■ INSTRUCTIONS FOR THE TASK ■
Further down are entries; set down exactly and only the lines from the one with "Panel 2 (168" up to and including the one with "Panel 3 (336", dropping each picture.

--- START ---

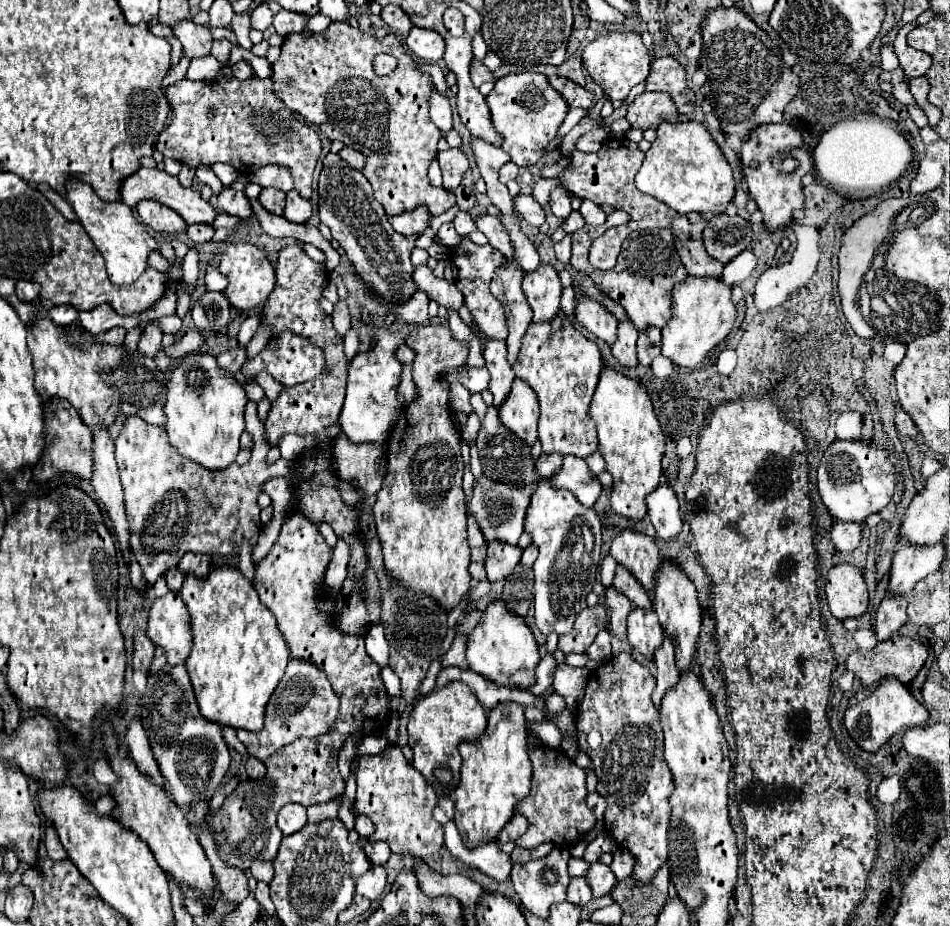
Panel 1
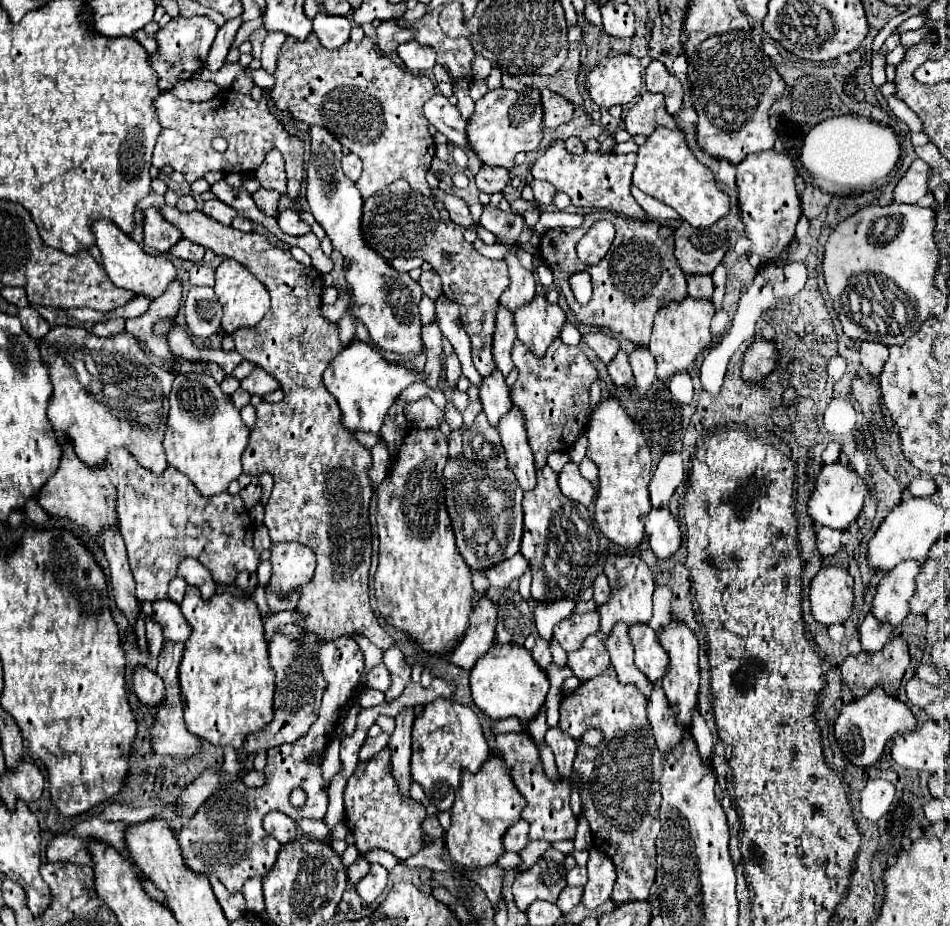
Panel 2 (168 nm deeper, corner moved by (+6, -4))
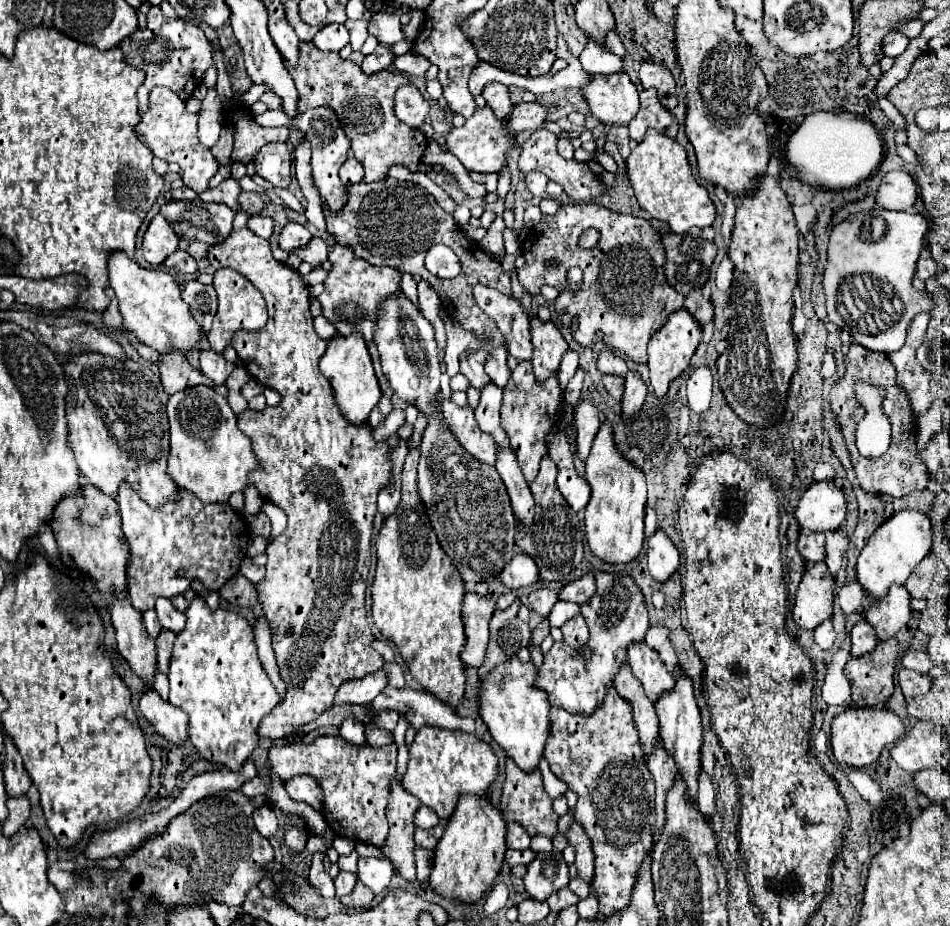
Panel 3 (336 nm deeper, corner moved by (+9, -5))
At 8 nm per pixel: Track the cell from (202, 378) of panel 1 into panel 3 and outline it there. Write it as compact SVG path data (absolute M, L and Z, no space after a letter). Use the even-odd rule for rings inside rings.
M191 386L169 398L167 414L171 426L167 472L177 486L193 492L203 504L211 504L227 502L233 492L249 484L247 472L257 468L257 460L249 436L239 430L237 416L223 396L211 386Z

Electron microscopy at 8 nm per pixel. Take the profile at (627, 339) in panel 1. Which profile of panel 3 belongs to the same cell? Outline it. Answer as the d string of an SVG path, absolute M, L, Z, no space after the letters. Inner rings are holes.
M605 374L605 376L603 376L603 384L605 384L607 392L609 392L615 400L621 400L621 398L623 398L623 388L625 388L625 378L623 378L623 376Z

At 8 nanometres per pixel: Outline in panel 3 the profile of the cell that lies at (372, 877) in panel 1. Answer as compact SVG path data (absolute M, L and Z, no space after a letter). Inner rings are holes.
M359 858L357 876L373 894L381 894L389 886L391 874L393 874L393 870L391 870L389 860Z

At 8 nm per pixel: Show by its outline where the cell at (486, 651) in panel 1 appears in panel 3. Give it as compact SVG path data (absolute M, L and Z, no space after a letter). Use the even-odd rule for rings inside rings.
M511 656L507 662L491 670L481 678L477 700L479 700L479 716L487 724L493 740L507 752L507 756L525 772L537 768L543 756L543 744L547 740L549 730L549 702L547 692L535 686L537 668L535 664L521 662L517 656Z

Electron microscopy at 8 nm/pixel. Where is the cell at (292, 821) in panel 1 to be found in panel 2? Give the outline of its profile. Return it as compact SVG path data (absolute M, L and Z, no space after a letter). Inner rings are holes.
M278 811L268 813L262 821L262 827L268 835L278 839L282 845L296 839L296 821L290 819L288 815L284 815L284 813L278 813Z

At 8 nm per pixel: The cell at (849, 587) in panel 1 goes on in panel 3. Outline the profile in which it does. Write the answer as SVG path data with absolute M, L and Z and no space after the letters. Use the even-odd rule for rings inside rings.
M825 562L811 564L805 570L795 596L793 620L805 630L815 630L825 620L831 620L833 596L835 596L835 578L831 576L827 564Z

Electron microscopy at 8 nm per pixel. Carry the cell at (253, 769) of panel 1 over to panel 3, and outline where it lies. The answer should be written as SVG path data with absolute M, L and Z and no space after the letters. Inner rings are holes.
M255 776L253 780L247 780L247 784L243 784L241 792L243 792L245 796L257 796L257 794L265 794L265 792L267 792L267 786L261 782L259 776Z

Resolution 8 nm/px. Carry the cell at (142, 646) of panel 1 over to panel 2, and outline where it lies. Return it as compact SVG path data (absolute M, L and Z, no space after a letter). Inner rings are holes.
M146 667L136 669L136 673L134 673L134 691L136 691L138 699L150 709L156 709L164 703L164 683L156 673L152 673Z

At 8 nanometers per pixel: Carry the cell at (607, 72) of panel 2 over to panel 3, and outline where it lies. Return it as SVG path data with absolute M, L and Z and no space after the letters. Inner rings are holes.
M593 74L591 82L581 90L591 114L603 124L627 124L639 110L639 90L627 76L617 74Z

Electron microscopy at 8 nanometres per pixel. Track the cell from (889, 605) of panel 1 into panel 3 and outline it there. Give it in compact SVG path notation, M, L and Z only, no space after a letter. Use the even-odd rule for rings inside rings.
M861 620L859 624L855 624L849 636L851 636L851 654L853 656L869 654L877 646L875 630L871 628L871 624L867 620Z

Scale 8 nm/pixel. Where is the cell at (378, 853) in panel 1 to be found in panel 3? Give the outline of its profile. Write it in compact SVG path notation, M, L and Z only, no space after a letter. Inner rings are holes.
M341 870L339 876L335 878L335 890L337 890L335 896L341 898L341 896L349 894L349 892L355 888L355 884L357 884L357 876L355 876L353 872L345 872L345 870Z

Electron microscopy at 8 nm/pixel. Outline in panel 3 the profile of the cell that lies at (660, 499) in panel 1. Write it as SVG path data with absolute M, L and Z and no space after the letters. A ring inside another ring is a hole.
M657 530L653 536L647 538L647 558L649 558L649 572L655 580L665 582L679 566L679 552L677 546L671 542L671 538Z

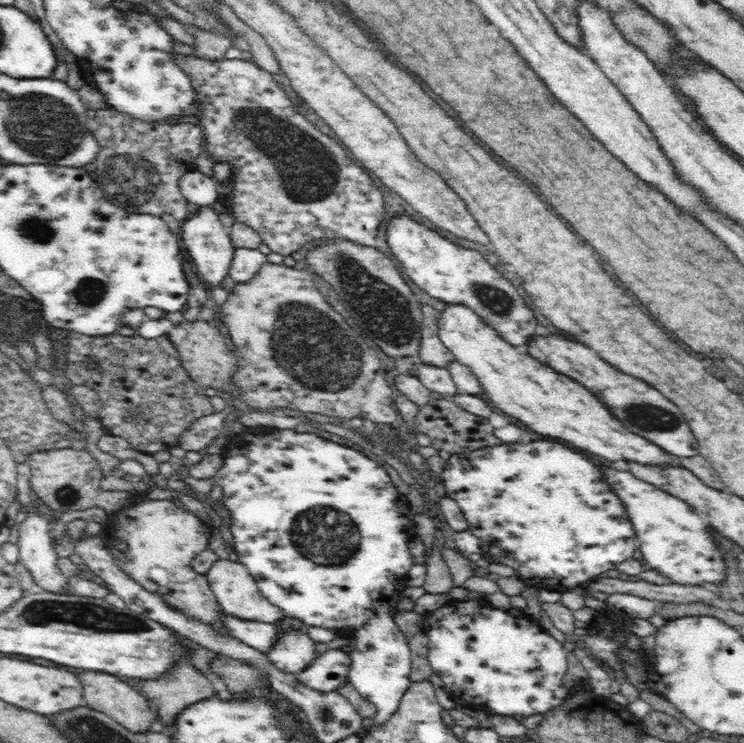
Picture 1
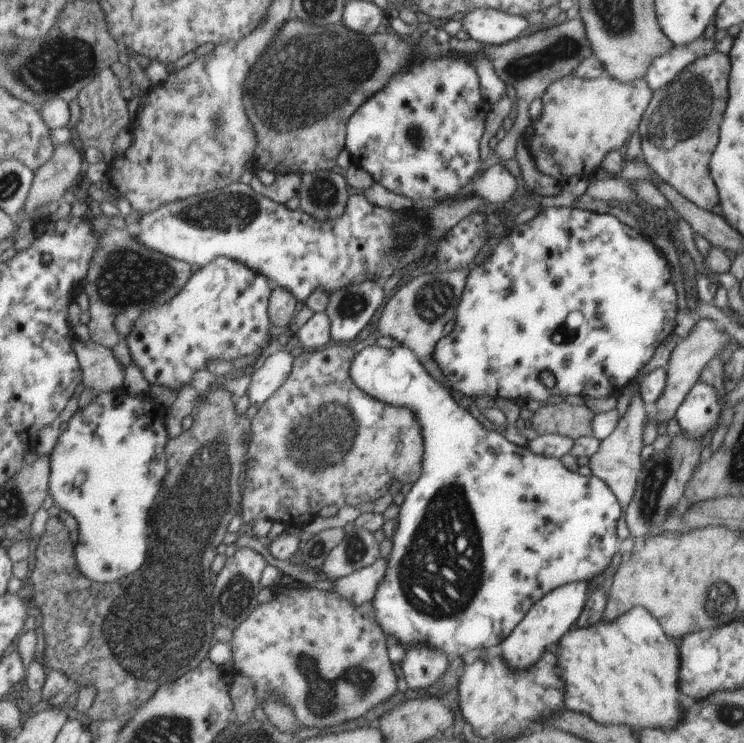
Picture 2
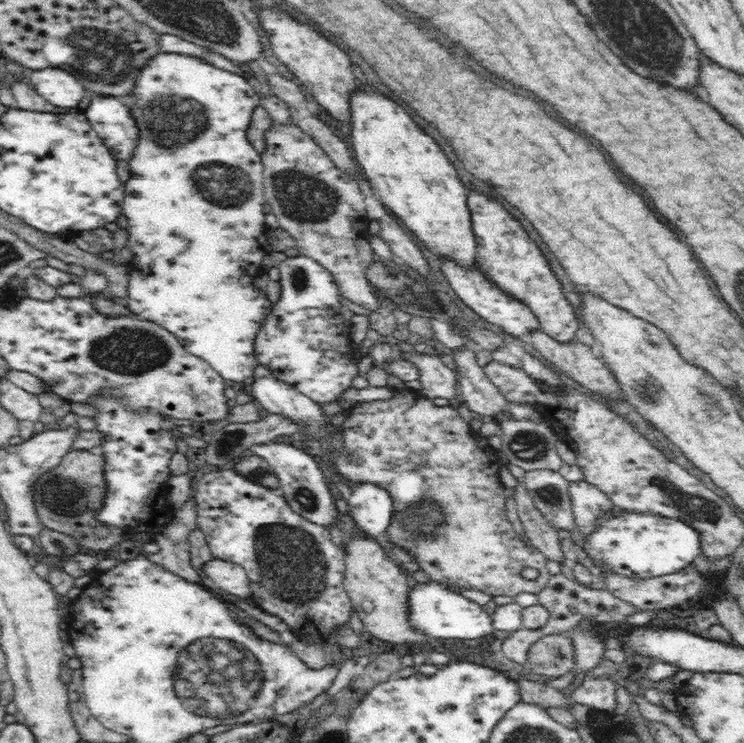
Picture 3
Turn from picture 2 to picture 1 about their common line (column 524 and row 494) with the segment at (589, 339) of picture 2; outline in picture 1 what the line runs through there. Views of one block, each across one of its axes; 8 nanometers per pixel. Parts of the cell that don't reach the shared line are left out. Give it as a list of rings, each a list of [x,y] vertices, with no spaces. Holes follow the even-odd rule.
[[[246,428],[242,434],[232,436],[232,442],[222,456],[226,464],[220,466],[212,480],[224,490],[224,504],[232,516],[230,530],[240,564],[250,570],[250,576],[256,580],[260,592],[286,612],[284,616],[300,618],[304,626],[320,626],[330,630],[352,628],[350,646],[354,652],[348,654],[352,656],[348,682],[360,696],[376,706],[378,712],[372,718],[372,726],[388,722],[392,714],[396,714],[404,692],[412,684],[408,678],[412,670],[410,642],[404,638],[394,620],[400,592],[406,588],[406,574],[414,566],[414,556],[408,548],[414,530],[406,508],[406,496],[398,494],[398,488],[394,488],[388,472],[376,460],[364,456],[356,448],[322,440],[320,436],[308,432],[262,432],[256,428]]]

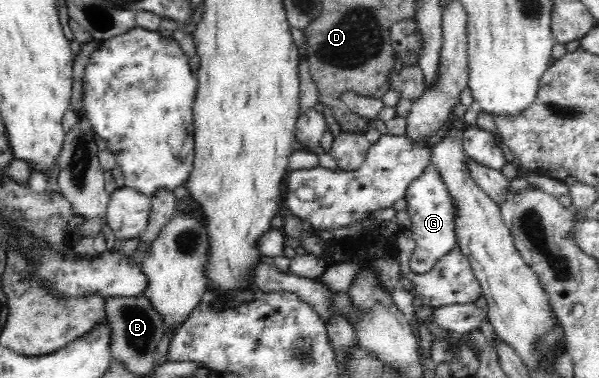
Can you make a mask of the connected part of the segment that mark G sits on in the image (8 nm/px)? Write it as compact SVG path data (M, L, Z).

--- END ---

■ OUTPUT BELOW ■
Panel 2 (168 nm deeper, corner moved by (+6, -4))
Panel 3 (336 nm deeper, corner moved by (+9, -5))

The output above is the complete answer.